Mo Ying, derin bir nefes verdikten sonra önce rüzgar avcunu kullandı ve çimenler, bitkiler sertçe sallandı. Daha sonra yumruk ve tekmeler attı. Her hareketi uyumlu gözüküyordu.
Xiuya Xin, başını onaylama ile salladıktan sonra hafifçe gülümsedi.
-Gayet iyisin Ying'er. Sürekli tekrar yapmak teknikte ilerlemenin sağlayacak. Öğrenci deneyim görevleri başlamak üzere. Sen devam et.
Mo Ying, sessizce başını salladı ve onayladı. Xiuya Xin de işlerini halletmek için dışarıya çıktı. Ustasının arkadaşlarını bulmayı ve konuşmayı umuyordu.

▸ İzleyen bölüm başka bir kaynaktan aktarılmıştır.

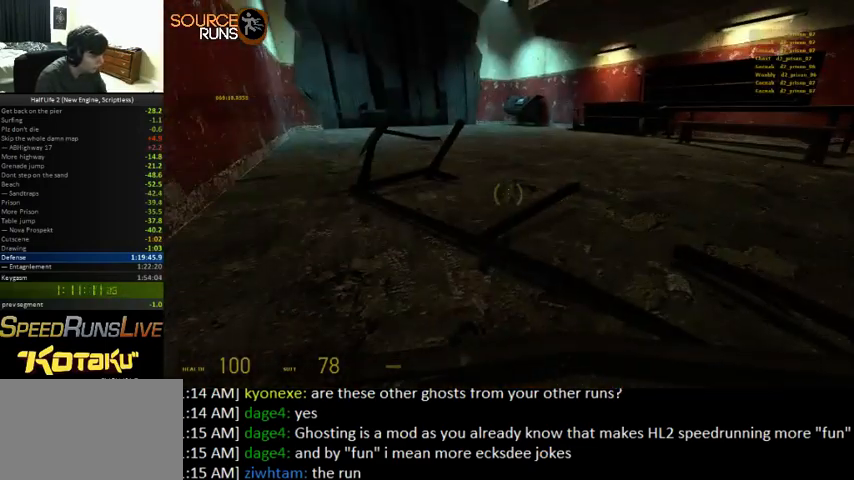
{"keys": ["ctrl"], "mouse": [], "events": []}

Xiuya Xin gittikten sonra Mo Ying'in gözleri yavaşça kırmızıya döndü ve parladı. Avuçlarını kapatıp sıktı. Tekrar açtığında ise iki avcunda da şeytani alevler vardı.
-Şeytani tekniklerim ve doğrucu tekniklerim yavaşça gelişiyor. En az 6 yıla eski gücüme kavuşurum. Hatta daha güçlü olurum.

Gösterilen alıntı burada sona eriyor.